ARTICLE:
Weather – can we expect seasonal forecasting to improve?

Back in April 2013 here in Norfolk we were forecast (I nearly said ‘promised’) rain over night on two occasions. This failed to materialise so I had to adjust my plant moving plans a little and the continuing dry weather meant I could get on with other weather dependent tasks in the garden. I have to say, I wasn’t that surprised as here in eastern England the progress of easterly tracking weather fronts can often promise rain, only for this to peter out over the rest of the country before we see any benefit. This day to day uncertainty is to be expected and to be honest I can probably live with it, as the weather forecasts, including their useful ‘severe weather warnings’, are generally reliable enough.

If I were overly anxious or wanting to plan things on almost an hour by hour basis the Met office’s ‘Nowcasts’  use radar to look a few hours ahead. Particularly useful for those harvesting waste water on an agricultural scale as well as extreme weather events involving potentially damaging hail, strong winds and lightning, I could look these up and plan my activities to the minutest degree.  What I really would value though, is a longer term picture of what the next few months or weeks are likely to hold weatherwise. Not surprisingly, it’s this sort of forecasting that proves to be the most challenging as it involves monitoring and then predicting a number of variables and is particularly difficult in the UK because of our position on the globe. As the Met office explains:

‘Our one-day weather forecasts are right six days out of seven, and today’s four-day forecasts are as accurate as one-day forecasts were 30 years ago. While this shows great advances in reliability, we cannot always predict detailed differences in weather at a local level.

This is because the atmosphere is an extremely complicated system, affected by a huge number of factors and with the potential to react in endless different ways. To ensure completely accurate forecasts at all times, we would have to greatly increase the amount of observations we get so they cover every part of the planet, every minute of the day. Even then, a supercomputer far more powerful than anything in existence today would be needed to simultaneously process all this information into forecasts.

We are not there yet, but as we increase the number of observations, the complexity of the models, and the power of our supercomputers, forecasts should get more and more accurate.’

Online Weather services hold awide rnage of information and 'outlooks' for the month and season ahead

Online Weather services hold a wide range of information including ‘outlooks’ for the month and season aheadOf course it doesn’t help matters when the media gets hold of these longer term forecasts and makes simplistic and crude statements like ‘scorching summer predicted’ and so on.

This just discredits the longer term forecasting with all its hedging around with probabilities, if’s and but’s. The Met Office defended it’s work on long-range forecasting following criticism of its forecasts for the Spring and summer of 2012, when exceptionally wet weather hit the UK.

WRITTEN PROBLEM A:
Duplicate the passage of the weather forecasting article between "Weather – can" and "generally reliable enough.", inclusive.
The listing that comes next is unrelated to the weather forecasting article.

DATA LISTING:
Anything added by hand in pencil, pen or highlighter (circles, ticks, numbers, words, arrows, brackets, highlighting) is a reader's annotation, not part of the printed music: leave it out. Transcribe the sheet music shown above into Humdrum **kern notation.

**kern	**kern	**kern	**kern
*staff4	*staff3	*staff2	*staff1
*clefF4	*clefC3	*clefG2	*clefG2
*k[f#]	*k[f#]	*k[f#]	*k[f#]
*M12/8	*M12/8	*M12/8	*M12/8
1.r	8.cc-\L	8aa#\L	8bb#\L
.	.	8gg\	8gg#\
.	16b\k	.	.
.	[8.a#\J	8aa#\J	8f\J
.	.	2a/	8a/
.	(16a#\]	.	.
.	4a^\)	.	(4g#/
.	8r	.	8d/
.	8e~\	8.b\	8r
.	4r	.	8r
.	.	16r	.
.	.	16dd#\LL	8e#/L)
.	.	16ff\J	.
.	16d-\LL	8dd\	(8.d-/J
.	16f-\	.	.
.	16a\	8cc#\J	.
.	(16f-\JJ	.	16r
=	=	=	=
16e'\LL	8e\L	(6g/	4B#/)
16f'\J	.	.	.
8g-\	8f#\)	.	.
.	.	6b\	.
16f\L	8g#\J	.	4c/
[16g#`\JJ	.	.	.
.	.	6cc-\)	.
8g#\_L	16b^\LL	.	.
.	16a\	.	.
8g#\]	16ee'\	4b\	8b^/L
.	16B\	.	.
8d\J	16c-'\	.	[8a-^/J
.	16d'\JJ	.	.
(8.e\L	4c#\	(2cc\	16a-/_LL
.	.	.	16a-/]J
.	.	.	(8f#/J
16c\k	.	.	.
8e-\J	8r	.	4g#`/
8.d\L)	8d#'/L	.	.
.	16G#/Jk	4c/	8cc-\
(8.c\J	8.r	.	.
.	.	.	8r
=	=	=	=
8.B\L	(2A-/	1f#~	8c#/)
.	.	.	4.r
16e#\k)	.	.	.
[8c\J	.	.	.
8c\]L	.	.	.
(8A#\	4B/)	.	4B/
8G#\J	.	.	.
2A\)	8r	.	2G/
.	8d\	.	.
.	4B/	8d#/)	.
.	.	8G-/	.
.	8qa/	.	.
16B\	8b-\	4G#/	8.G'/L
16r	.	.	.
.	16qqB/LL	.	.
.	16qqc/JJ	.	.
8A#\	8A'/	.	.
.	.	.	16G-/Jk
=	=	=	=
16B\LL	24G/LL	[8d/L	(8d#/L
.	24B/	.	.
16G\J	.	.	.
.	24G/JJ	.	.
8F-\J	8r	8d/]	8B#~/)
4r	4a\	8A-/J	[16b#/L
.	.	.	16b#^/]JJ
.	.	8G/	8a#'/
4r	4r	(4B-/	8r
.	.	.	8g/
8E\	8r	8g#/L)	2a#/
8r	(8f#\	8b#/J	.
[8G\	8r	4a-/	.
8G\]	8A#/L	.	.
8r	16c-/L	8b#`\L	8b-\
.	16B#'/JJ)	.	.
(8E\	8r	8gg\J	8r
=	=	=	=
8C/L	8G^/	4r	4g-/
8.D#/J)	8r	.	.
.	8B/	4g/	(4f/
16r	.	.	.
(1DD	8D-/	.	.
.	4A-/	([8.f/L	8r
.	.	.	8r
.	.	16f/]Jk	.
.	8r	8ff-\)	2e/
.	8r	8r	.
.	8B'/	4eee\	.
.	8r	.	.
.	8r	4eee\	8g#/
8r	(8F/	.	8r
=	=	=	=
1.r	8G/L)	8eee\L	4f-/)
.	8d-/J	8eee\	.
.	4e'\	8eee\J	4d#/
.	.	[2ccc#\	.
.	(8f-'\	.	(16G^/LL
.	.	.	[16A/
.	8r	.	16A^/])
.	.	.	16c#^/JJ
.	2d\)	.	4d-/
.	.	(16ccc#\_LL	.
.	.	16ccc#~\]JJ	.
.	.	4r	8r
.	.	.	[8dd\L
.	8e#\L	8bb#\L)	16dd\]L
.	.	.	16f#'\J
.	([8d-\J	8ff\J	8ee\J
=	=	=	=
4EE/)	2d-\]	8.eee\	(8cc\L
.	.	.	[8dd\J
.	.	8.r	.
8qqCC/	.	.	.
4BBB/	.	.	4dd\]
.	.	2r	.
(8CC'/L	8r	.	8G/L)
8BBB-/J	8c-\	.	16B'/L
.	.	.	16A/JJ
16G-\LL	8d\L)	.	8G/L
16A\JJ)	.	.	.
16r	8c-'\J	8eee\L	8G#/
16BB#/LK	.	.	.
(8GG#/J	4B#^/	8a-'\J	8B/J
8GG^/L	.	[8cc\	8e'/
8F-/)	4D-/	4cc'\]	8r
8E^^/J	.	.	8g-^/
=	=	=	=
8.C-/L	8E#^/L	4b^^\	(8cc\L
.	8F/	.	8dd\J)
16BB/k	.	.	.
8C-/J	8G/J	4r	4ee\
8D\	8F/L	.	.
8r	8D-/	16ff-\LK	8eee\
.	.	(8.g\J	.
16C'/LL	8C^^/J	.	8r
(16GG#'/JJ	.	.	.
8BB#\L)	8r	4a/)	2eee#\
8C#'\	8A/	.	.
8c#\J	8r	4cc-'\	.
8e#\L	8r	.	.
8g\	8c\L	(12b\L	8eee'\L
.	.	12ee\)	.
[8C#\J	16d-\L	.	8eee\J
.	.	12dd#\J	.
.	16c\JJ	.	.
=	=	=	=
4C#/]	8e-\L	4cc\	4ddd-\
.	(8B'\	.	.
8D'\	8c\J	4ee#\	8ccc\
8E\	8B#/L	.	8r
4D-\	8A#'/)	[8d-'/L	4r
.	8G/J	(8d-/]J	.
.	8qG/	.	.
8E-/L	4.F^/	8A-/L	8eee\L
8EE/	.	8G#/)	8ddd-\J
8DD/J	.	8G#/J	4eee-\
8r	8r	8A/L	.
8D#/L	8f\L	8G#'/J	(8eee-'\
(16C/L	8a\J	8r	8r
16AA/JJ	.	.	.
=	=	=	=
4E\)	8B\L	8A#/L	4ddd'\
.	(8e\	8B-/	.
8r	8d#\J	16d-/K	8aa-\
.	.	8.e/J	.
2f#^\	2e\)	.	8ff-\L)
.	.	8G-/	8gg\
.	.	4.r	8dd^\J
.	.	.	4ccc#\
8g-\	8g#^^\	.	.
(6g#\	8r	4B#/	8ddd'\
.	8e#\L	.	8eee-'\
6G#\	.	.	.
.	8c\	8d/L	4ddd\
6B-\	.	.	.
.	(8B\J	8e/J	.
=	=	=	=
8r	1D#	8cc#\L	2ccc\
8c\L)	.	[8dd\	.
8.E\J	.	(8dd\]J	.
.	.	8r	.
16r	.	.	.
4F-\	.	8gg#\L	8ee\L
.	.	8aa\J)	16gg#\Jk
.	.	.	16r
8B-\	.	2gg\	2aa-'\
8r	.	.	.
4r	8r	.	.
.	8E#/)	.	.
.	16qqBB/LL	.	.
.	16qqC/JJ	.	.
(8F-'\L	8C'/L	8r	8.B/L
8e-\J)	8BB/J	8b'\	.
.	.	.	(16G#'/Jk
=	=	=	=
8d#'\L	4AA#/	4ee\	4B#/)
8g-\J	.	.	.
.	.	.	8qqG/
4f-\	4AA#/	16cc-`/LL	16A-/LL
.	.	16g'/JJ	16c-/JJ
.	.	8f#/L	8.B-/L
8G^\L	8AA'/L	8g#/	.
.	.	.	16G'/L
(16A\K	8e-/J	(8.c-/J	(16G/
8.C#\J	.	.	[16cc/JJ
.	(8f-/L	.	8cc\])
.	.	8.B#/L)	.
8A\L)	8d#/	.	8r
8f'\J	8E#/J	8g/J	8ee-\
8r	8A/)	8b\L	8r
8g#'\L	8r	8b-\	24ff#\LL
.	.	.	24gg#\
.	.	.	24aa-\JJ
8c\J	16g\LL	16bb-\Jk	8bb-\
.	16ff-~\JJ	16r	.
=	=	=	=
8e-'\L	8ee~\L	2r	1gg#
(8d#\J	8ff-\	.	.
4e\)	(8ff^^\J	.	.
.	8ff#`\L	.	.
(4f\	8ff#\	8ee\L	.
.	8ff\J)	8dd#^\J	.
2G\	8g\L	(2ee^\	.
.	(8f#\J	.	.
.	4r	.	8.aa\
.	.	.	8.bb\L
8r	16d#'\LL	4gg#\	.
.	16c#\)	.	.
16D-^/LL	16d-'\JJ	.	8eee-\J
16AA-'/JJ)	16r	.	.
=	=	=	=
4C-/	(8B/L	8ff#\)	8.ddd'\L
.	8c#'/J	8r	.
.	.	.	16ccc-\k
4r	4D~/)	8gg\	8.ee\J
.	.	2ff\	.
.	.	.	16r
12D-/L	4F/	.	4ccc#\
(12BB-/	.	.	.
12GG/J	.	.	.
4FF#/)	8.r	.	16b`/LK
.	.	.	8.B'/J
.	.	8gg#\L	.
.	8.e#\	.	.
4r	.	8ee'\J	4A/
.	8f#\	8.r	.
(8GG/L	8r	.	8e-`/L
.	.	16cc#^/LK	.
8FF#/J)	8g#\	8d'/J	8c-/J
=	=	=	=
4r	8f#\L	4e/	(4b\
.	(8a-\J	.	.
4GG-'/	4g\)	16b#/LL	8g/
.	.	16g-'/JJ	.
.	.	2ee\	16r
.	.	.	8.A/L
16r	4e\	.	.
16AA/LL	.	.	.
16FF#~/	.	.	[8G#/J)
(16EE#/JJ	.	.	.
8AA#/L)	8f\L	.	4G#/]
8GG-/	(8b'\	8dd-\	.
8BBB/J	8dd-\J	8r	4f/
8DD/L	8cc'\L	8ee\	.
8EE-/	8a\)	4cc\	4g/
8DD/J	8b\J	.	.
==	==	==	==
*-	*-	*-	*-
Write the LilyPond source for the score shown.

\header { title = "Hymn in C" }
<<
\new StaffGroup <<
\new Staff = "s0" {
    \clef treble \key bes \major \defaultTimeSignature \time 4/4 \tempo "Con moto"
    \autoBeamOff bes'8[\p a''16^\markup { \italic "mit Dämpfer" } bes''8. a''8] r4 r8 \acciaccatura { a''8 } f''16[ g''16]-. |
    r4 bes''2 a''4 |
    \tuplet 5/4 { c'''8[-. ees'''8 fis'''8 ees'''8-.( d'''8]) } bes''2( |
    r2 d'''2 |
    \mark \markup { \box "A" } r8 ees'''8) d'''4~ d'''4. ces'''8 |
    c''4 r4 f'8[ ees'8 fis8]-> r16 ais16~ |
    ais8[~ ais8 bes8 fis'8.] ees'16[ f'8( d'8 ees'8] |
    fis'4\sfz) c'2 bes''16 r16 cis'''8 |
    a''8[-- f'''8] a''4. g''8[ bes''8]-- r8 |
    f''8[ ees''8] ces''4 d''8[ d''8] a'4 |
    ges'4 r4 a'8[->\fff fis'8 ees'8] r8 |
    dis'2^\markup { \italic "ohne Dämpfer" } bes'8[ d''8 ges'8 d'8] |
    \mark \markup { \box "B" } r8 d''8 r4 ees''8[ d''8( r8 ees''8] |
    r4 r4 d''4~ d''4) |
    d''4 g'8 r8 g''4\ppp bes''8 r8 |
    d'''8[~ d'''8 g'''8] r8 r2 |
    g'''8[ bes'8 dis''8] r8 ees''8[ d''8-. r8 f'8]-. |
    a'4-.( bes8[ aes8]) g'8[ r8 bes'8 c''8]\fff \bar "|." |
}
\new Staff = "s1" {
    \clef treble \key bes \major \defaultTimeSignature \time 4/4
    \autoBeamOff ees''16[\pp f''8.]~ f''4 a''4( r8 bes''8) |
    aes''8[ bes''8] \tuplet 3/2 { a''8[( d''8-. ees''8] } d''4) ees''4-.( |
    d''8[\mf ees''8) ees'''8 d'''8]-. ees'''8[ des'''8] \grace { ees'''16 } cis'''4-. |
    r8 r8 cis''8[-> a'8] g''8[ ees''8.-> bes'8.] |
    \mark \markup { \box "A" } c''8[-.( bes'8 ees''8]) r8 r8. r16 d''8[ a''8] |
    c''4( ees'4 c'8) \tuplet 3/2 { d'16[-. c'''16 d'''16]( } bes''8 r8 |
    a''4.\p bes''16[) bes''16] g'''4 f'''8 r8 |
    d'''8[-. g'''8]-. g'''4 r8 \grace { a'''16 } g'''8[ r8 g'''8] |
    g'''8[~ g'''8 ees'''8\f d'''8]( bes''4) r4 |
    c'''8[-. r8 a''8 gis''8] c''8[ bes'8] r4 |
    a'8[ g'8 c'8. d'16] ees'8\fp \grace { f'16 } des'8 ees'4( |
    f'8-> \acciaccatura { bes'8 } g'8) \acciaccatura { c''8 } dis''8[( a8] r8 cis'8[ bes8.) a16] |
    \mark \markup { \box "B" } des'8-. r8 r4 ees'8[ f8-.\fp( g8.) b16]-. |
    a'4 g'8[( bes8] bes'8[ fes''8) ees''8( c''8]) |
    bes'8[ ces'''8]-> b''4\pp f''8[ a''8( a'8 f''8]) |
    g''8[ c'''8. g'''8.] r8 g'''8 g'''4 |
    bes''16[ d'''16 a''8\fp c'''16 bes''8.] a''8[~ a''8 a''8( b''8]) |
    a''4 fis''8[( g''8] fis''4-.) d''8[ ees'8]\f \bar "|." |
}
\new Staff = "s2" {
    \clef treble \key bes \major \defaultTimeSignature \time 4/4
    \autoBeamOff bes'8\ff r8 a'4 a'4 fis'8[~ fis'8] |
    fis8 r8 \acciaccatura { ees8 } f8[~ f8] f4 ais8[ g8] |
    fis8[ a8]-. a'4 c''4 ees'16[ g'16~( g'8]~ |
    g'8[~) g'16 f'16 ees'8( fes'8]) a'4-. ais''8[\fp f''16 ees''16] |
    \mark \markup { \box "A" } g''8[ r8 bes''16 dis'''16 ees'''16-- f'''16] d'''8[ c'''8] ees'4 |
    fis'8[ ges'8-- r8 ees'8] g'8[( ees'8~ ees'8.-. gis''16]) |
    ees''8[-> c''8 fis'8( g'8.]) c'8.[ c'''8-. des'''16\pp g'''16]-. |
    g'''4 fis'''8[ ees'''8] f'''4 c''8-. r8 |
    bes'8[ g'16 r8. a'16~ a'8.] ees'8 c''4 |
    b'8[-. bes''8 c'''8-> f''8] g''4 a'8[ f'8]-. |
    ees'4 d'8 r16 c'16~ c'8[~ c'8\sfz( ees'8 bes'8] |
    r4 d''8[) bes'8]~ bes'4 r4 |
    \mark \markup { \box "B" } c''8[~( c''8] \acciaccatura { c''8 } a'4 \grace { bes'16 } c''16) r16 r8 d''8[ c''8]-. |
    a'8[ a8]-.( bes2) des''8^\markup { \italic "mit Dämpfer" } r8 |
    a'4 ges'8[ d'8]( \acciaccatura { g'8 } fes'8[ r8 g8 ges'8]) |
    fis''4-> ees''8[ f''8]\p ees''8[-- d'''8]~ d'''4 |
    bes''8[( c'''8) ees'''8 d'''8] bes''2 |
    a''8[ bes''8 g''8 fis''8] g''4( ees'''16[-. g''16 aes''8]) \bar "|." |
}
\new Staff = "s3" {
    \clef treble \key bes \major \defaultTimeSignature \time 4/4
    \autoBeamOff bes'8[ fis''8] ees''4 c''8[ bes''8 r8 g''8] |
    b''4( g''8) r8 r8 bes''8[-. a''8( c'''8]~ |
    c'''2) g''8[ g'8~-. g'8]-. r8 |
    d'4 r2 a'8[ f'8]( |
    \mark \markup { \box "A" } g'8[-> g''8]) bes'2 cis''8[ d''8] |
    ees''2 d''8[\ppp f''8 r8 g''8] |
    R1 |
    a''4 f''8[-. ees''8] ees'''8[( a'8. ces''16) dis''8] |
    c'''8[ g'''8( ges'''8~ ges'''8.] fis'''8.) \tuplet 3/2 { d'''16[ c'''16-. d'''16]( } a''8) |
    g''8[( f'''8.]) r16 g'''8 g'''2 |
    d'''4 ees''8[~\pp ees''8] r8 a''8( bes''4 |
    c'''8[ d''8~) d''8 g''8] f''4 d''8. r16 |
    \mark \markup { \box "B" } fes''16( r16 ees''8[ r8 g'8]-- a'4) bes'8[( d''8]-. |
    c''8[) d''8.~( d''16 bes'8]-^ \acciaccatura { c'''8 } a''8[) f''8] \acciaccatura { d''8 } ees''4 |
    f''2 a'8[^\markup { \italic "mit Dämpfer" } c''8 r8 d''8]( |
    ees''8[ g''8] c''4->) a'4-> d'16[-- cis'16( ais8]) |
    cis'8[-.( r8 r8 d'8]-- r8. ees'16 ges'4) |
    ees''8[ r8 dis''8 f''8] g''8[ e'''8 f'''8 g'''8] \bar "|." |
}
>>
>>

WRITTEN PROBLEM B:
Pick out every line of the listing that contains the string "kern", matching case exactly.

TASK OUTPUT A:
Weather – can we expect seasonal forecasting to improve?

Back in April 2013 here in Norfolk we were forecast (I nearly said ‘promised’) rain over night on two occasions. This failed to materialise so I had to adjust my plant moving plans a little and the continuing dry weather meant I could get on with other weather dependent tasks in the garden. I have to say, I wasn’t that surprised as here in eastern England the progress of easterly tracking weather fronts can often promise rain, only for this to peter out over the rest of the country before we see any benefit. This day to day uncertainty is to be expected and to be honest I can probably live with it, as the weather forecasts, including their useful ‘severe weather warnings’, are generally reliable enough.

TASK OUTPUT B:
Anything added by hand in pencil, pen or highlighter (circles, ticks, numbers, words, arrows, brackets, highlighting) is a reader's annotation, not part of the printed music: leave it out. Transcribe the sheet music shown above into Humdrum **kern notation.
**kern	**kern	**kern	**kern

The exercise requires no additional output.